*** EXERCISE DATA ***

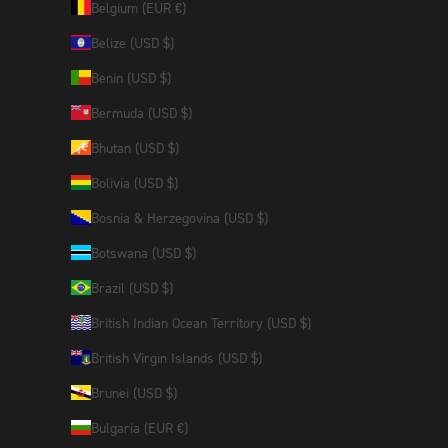
Belgium (EUR €)
Belize (USD $)
Benin (USD $)
Bermuda (USD $)
Bhutan (USD $)
Bolivia (USD $)
Bosnia & Herzegovina (USD $)
Botswana (USD $)
Brazil (USD $)
British Indian Ocean Territory (USD $)
British Virgin Islands (USD $)
Brunei (USD $)
Bulgaria (EUR €)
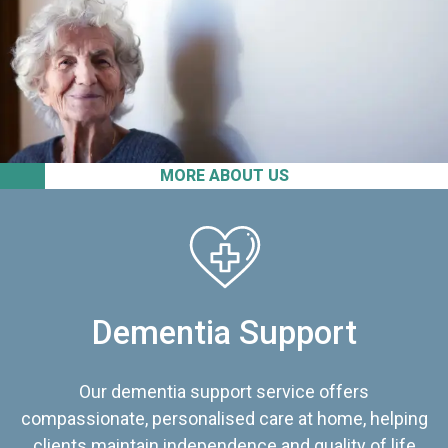
MORE ABOUT US
Dementia Support
Our dementia support service offers
compassionate, personalised care at home, helping
clients maintain independence and quality of life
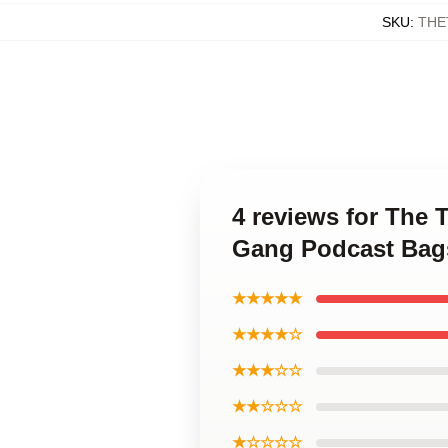
SKU
:
THE
4 reviews for The 
Gang Podcast Bag
★★★★★
★★★★☆
★★★☆☆
★★☆☆☆
★☆☆☆☆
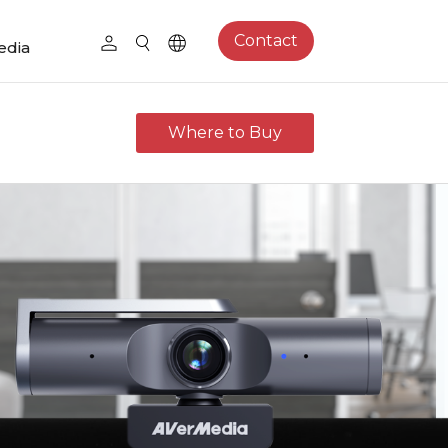
Contact
edia
Where to Buy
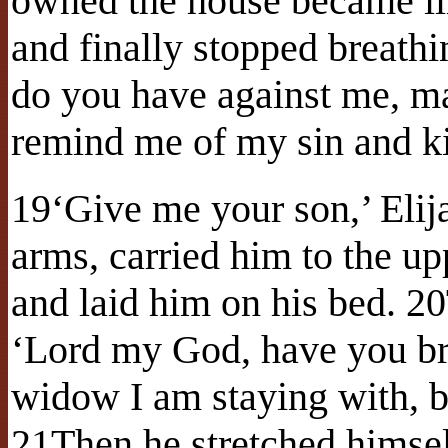
owned the house became il
and finally stopped breathi
do you have against me, m
remind me of my sin and k
19‘Give me your son,’ Elij
arms, carried him to the u
and laid him on his bed. 20
‘Lord my God, have you br
widow I am staying with, b
21Then he stretched himsel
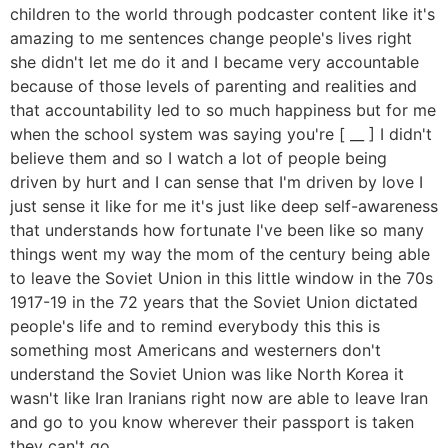
children to the world through podcaster content like it's
amazing to me sentences change people's lives right
she didn't let me do it and I became very accountable
because of those levels of parenting and realities and
that accountability led to so much happiness but for me
when the school system was saying you're [ __ ] I didn't
believe them and so I watch a lot of people being
driven by hurt and I can sense that I'm driven by love I
just sense it like for me it's just like deep self-awareness
that understands how fortunate I've been like so many
things went my way the mom of the century being able
to leave the Soviet Union in this little window in the 70s
1917-19 in the 72 years that the Soviet Union dictated
people's life and to remind everybody this this is
something most Americans and westerners don't
understand the Soviet Union was like North Korea it
wasn't like Iran Iranians right now are able to leave Iran
and go to you know wherever their passport is taken
they can't go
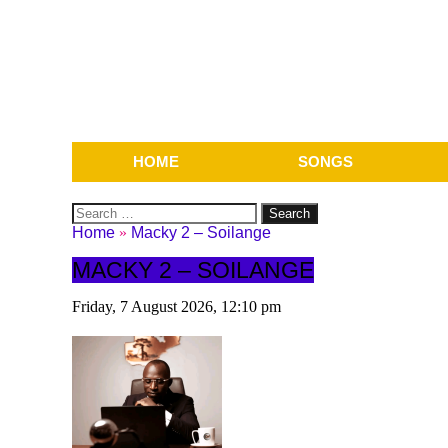
HOME
SONGS
Search
for:
Home
»
Macky 2 – Soilange
MACKY 2 – SOILANGE
Friday, 7 August 2026, 12:10 pm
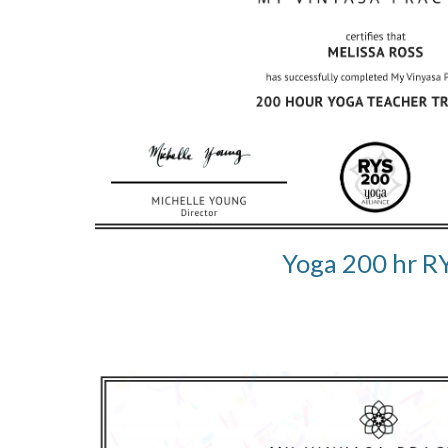
Yoga 200 hr R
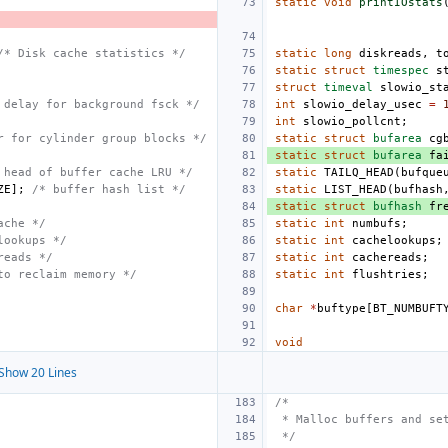
static
void
printIOstats
/* Disk cache statistics */
static
long
diskreads
,
t
static
struct
timespec
s
struct
timeval
slowio_st
 delay for background fsck */
int
slowio_delay_usec
=
int
slowio_pollcnt
;
r for cylinder group blocks */
static
struct
bufarea
cg
static
struct
bufarea
fa
 head of buffer cache LRU */
static
TAILQ_HEAD
(
bufque
ZE
];
/* buffer hash list */
static
LIST_HEAD
(
bufhash
static
struct
bufhash
fr
ache */
static
int
numbufs
;
lookups */
static
int
cachelookups
;
reads */
static
int
cachereads
;
to reclaim memory */
static
int
flushtries
;
char
*
buftype
[
BT_NUMBUFT
void
Show 20 Lines
/*
 * Malloc buffers and se
 */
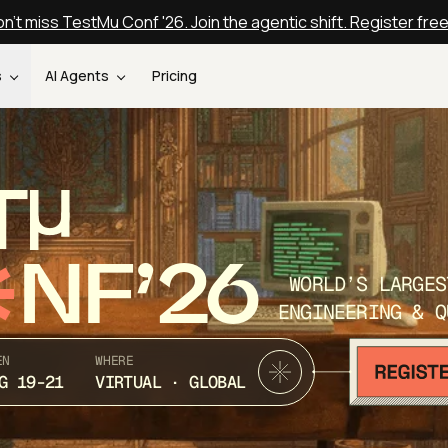
n't miss TestMu Conf '26. Join the agentic shift. Register fre
s
AI Agents
Pricing
T
NF’26
WORLD’S LARGES
ENGINEERING & Q
EN
WHERE
G 19-21
VIRTUAL · GLOBAL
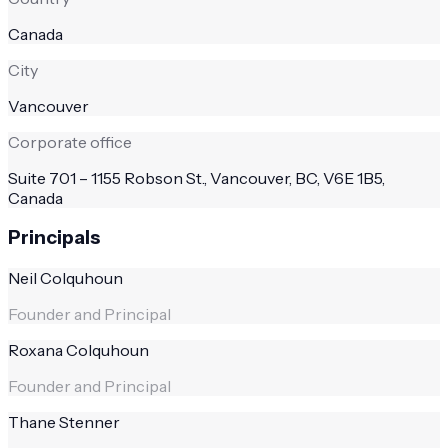
Canada
City
Vancouver
Corporate office
Suite 701 – 1155 Robson St., Vancouver, BC, V6E 1B5,
Canada
Principals
Neil Colquhoun
Founder and Principal
Roxana Colquhoun
Founder and Principal
Thane Stenner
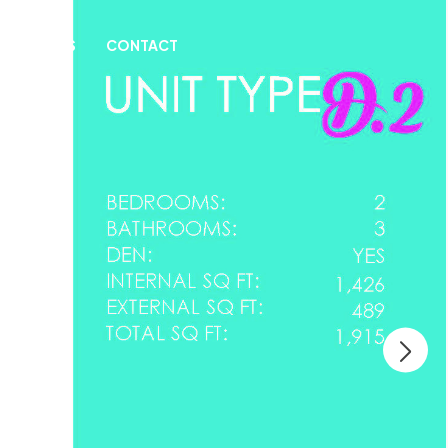
& INSIGHTS
CONTACT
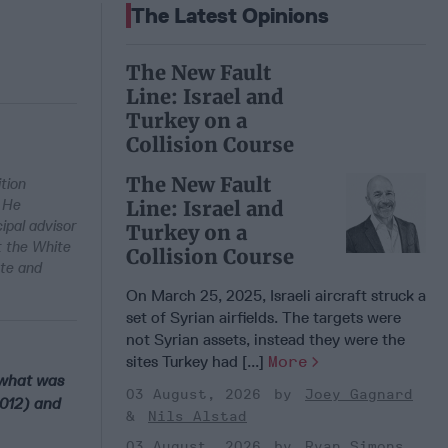
The Latest Opinions
The New Fault
Line: Israel and
Turkey on a
Collision Course
The New Fault
tion
. He
Line: Israel and
ipal advisor
Turkey on a
t the White
Collision Course
ate and
On March 25, 2025, Israeli aircraft struck a
set of Syrian airfields. The targets were
not Syrian assets, instead they were the
sites Turkey had [...]
More
n what was
03 August, 2026
Joey Gagnard
2012) and
Nils Alstad
03 August, 2026
Ryan Simons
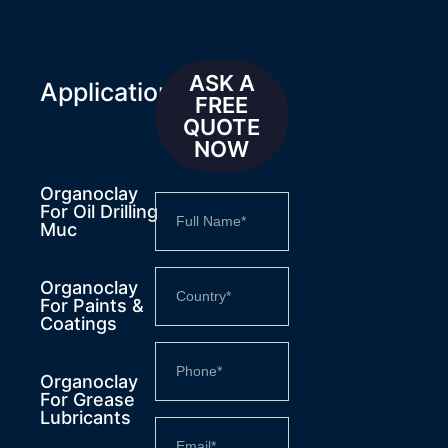
ASK A
Applications
FREE
QUOTE
NOW
Organoclay
For Oil Drilling
Muc
Organoclay
For Paints &
Coatings
Organoclay
For Grease
Lubricants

*** End of EXERCISE DATA ***

Count the lines in the records that contain the word "life" and give only that number.

▸ EXPECTED OUTPUT:
2